As a plea against isolationism, the play is both effective and spookily on the ball (everything keeps reminding us of the Balkans at the moment); but I kept wondering what precisely Poliakoff's point was. Poliakoff is one of the country's best scriptwriters - in the way he uses Big Historical Ideas for his own dramatic purposes, while at the same time allowing his characters to speak plausibly and forcefully, he reminds me of Tom Stoppard with a sense of shame (ie, a vast improvement). But accusing the BBC of having been too hidebound in the past comes dangerously close to patting ourselves on the back for being much more enlightened these days.

So now we have our first comedy programme for the disabled: Yes Sir, I can Boogie! (R4). This made jokes about blindness, quadraplegia, depression, wheelchair access, and even one quick joke about deafness - a line delivered by someone with the distinctive voice of the profoundly deaf. The attitude of the producers is that the jokes should be good enough to be funny outside the intended constituency - cf, Goodness Gracious Me - and everything is excused on the grounds that it's OK to make jokes about a certain minority if one is from that minority oneself.
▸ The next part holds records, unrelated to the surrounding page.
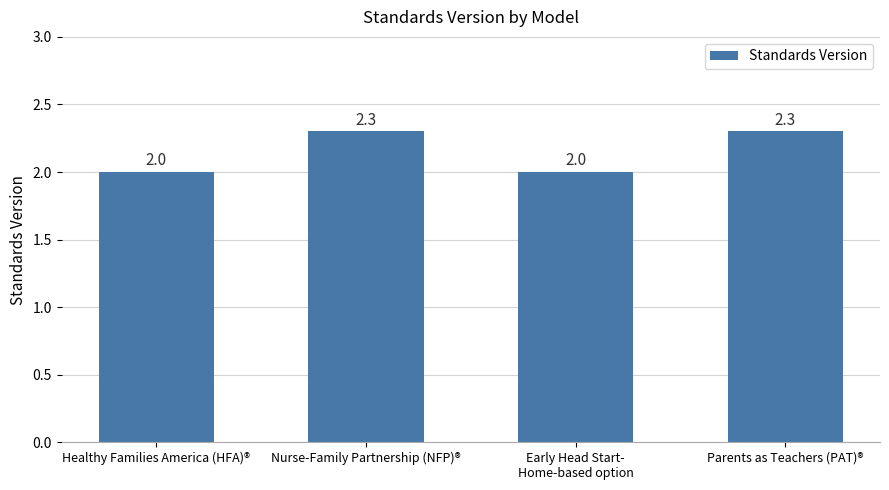

Are the bars horizontal?

No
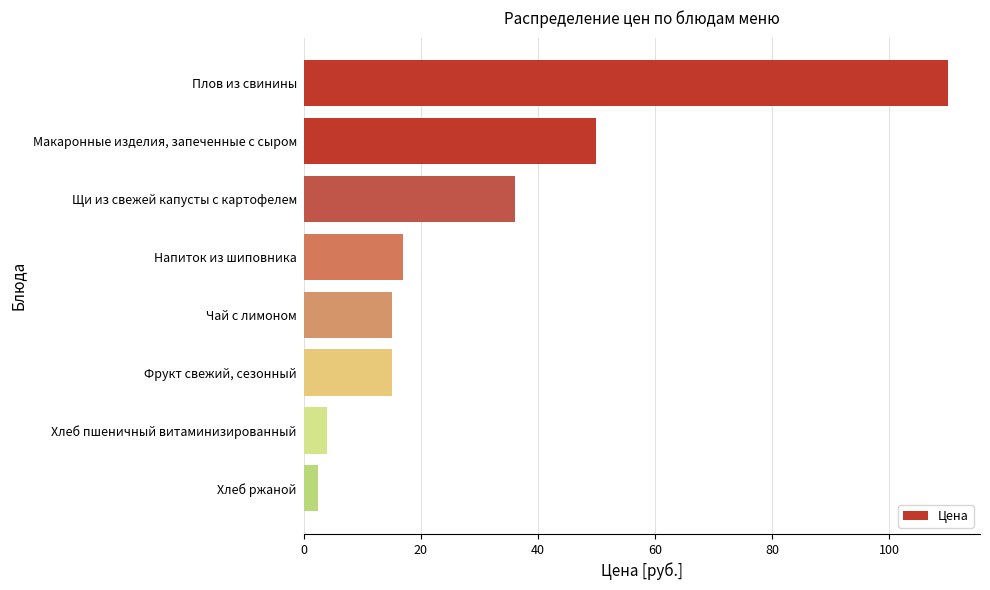

Between Хлеб ржаной and Чай с лимоном, which is larger?

Чай с лимоном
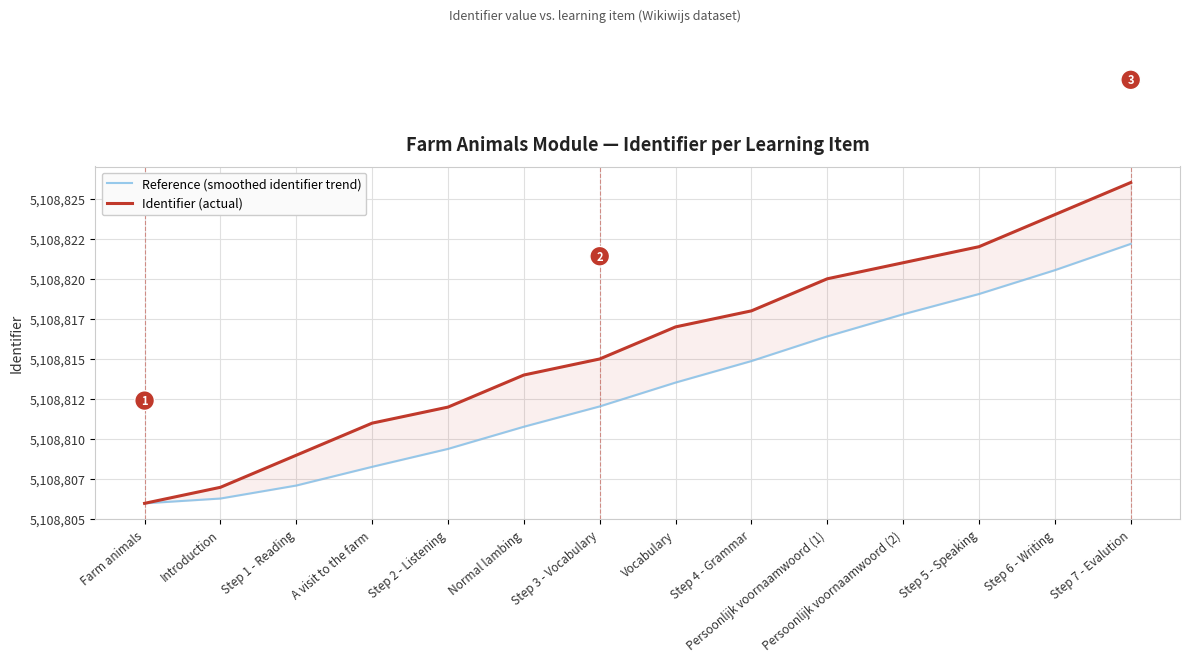

What is the value of the Reference (smoothed identifier trend) point at the 2nd from the left?

5108806.3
It's no worse than many other R4 comedy programmes, and you can imagine how difficult script conferences must be: how to give your jokes enough bite while still remaining audience-friendly. The joke about wheelchair access - a nice inversion of the status quo where access for the able- bodied is insultingly rudimentary - went down particularly well with the studio audience while making this relatively able-bodied listener feel a little uncomfortable. Which is, I think, as it should be. The Scottish doctor who advises parents on the character defects he detects in pre- natal scans ("I'm afraid your son's going to be a bit of a tosser") has the best lines, but on the whole the show suffers from a dismayingly old- fashioned sketch-punctuated-by-big-band-fills format, and Week Ending's Law, which stipulates that the comedy content of a radio show is in inverse proportion to the number of its credited writers. There are 16 writers on Yes Sir....

Andy Hamilton's Old Harry's Game on R4 is written only by Andy Hamilton - and that show just gets better and better, although in the repeats he had to replace his Jill Dando joke with one about Gaby Roslin, which wasn't quite as good. Funnily enough, there was a quick Dando joke in the original Yes Sir... (obviously pre-assassination, and quite benign really) which was removed before broadcast. I wonder, though: who would have dared to accuse the makers of tastelessness if they had left it in?